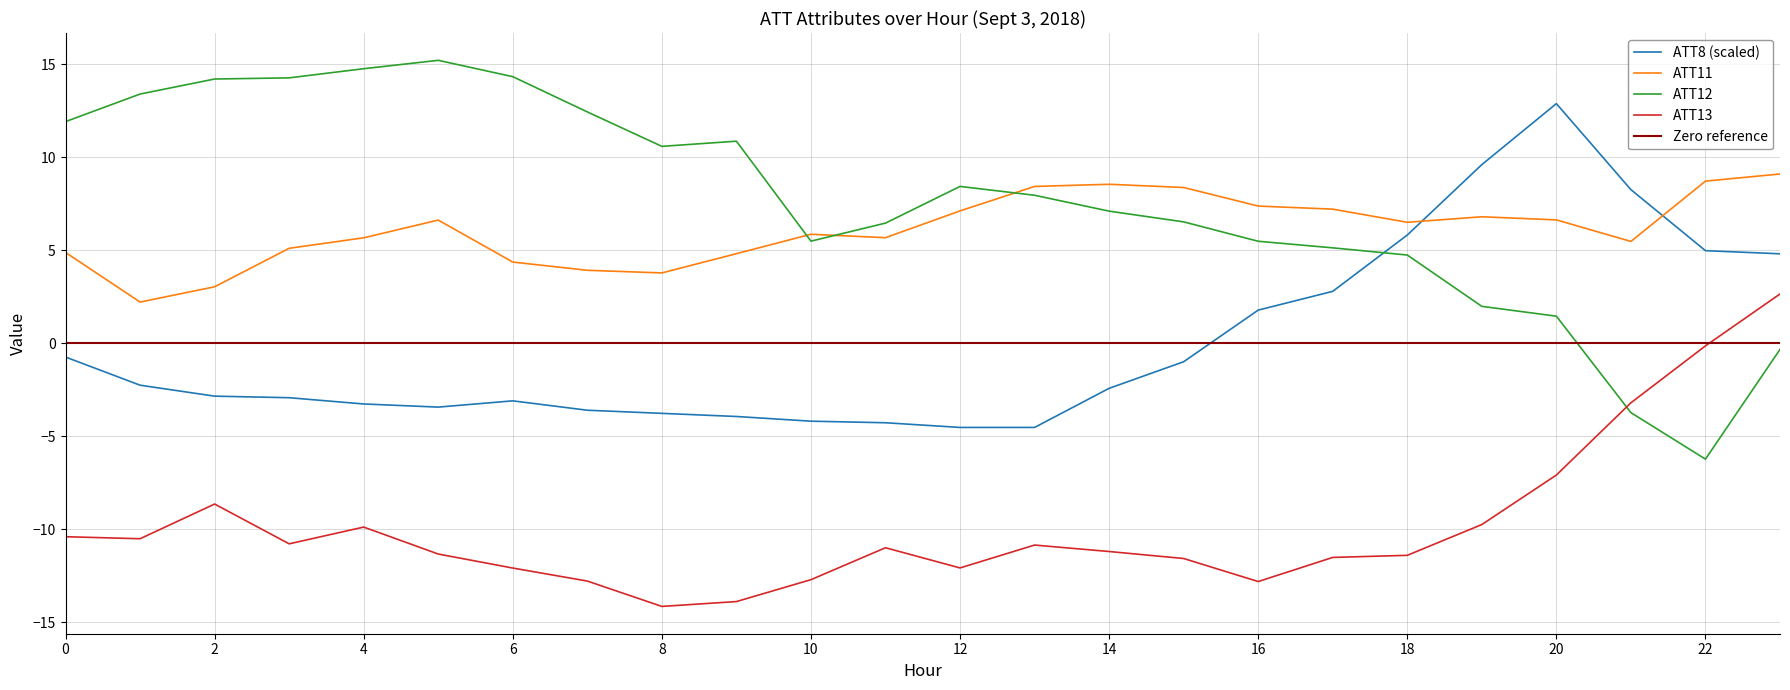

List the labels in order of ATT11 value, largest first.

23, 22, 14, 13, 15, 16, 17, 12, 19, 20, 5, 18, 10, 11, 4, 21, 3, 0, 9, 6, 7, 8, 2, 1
* * *
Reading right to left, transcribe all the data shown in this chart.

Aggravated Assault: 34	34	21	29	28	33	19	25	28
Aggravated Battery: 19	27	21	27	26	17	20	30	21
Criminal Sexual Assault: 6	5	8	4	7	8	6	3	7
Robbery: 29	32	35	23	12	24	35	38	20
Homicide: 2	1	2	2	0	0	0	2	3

** Job **
Rewrite the lines from the one containing "List the labels" up to and including the one containing "6, 7, 8, 2, 1", swapping "largest" for "greatest" and keeping everything else as it is.

** Task output **
List the labels in order of ATT11 value, greatest first.

23, 22, 14, 13, 15, 16, 17, 12, 19, 20, 5, 18, 10, 11, 4, 21, 3, 0, 9, 6, 7, 8, 2, 1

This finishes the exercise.